Godwin perhaps did not realise how revolutionary was his attitude, and even Hazlitt, delighted as he was by their results, does not seem to have noticed the novelty of his methods. But Poe, finding Godwin's ideas of the very temper of his own, developed them logically as far as they would go, and in two paragraphs that I am going to quote, expressed in a final manner the principles of self-conscious construction.

The architecture of narrative.

The first is taken from an essay on Hawthorne:

'A skilful literary artist has constructed a tale. If wise, he has not fashioned his thoughts to accommodate his incidents; but, having conceived, with deliberate care, a certain unique or single effect to be worked out, he then invents such incidents—he then contrives such events as may best aid him in establishing this preconceived effect. If his very initial sentence tend not to the outbringing of the effect, then he has failed in his first step. In the whole composition there should be no word written, of which the tendency, direct or indirect, is not to the one pre-established design. And by such means, with such care and skill, a picture is at length painted which leaves in the mind of him who contemplates it with a kindred art a sense of the fullest satisfaction. The idea of the tale has been presented unblemished, because undisturbed.' ...

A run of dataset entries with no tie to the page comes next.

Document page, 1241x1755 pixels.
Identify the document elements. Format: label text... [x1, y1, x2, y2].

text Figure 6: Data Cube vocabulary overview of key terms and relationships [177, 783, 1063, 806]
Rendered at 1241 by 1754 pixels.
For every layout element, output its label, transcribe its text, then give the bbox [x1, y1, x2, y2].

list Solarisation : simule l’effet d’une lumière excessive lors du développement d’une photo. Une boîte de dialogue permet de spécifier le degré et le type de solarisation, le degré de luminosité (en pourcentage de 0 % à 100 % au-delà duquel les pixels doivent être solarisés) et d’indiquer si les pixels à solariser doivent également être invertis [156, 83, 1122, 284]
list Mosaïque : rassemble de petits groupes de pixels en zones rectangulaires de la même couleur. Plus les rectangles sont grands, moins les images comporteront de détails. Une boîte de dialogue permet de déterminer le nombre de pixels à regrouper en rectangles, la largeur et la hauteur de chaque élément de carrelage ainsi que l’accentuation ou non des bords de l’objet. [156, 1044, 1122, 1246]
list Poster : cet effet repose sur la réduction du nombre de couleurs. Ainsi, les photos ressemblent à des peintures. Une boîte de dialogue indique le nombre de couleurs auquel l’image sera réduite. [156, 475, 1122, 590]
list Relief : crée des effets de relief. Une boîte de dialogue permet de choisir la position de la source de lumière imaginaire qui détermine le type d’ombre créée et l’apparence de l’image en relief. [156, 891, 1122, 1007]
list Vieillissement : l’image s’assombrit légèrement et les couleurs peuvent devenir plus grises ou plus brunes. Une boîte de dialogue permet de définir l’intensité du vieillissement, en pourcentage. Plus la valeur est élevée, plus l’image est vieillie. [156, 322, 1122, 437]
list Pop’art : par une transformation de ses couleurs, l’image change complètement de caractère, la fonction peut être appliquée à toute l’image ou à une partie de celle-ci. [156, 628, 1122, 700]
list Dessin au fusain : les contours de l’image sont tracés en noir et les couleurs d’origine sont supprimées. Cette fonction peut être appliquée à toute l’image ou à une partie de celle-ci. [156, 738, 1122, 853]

The second is more personal, and from The Philosophy of Composition:

'I prefer commencing with the consideration of an effect.... Keeping originality always in view, I say to myself, in the first place, "Of the innumerable effects or impressions of which the heart, the intellect, or (more generally) the soul is susceptible, what one shall I, on the present occasion, select?" Having chosen a novel first, and secondly a vivid effect, I consider whether it can be best wrought out by incident or tone—whether by ordinary incidents and peculiar tone, or the converse, or by peculiarity both of incident and tone—afterwards looking about me (or rather within) for such combination of event and tone as shall best aid me in the construction of the effect.'

The Masque of the Red Death.

Here, of course, he is exaggerating actual fact to make his meaning more clear; but I am sure that even the exaggeration is deliberate. If he did not literally work in that way he certainly worked in that spirit. A writer of Poe's fertility of imagination would be at least biassed in choosing his effect by consideration of material already in his head. But, the effect once chosen, he left nothing to chance. He would never, like the older story-tellers, allow himself to be carried away by a wave of his own emotion. He stands beside de Maupassant and the conscious artists of the latter half of the nineteenth century. His emotional material is never emptied carelessly in front of the reader. Chosen scraps of it are laid before him, one by one, in a chosen order, producing a more powerful effect than the unrestrained discharge of the whole. The first sentences of one of his stories prepare its readers for the atmosphere demanded by its conclusion. In The Masque of the Red Death, for example, revolting horror is the emotion on which he built. So, from the terrible opening lines, 'The Red Death had long devastated the country. No pestilence had ever been so fatal and so hideous. Blood was its Avatar and seal—the redness and the horror of blood. There were sharp pains and sudden dizziness, and then profuse bleeding at the pores, with dissolution ...' to the end, 'And now was acknowledged the presence of the Red Death. He had come like a thief in the night. And one by one dropped the revellers in the blood-bedewed hall of their revel, and died, each in the despairing posture of his fall. And the life of the ebony clock went out with that of the last of the gay. And the flames of the tripods expired. And Darkness and Decay and the Red Death held illimitable dominion over all,' we are led on through consciously created disquietude and terror. How menacing is the sentence that immediately follows the prelude: 'But the Prince Prospero was happy and dauntless and sagacious.' We feel at once that the shadow of death is at his elbow.

The detective stories.

Perhaps Poe's technique is more easily examined in those of his tales in which the same faculties that planned the construction supplied also the motive. The three great detective stories, The Purloined Letter, The Murders in the Rue Morgue, and The Mystery of Marie Roget, are made of reasoning and built on curiosity, the very mainspring of analysis. It is a profitable delight to take any one of these stories, and, working backwards from the end to the beginning, to follow the mind of the architect. Each of the tales states a difficulty and secretes an explanation that is gradually to be reached by the reader, who identifies the processes of his own mind with those of the analytical Dupin. Starting always with the solution, we can watch Poe refusing the slightest irrelevance, and at the same time artfully piling up detail upon detail in exactly that order best calculated to keep the secret, to heighten the curiosity, to disturb the peace of the reader's mind, and to hold him in conjectural suspense until the end.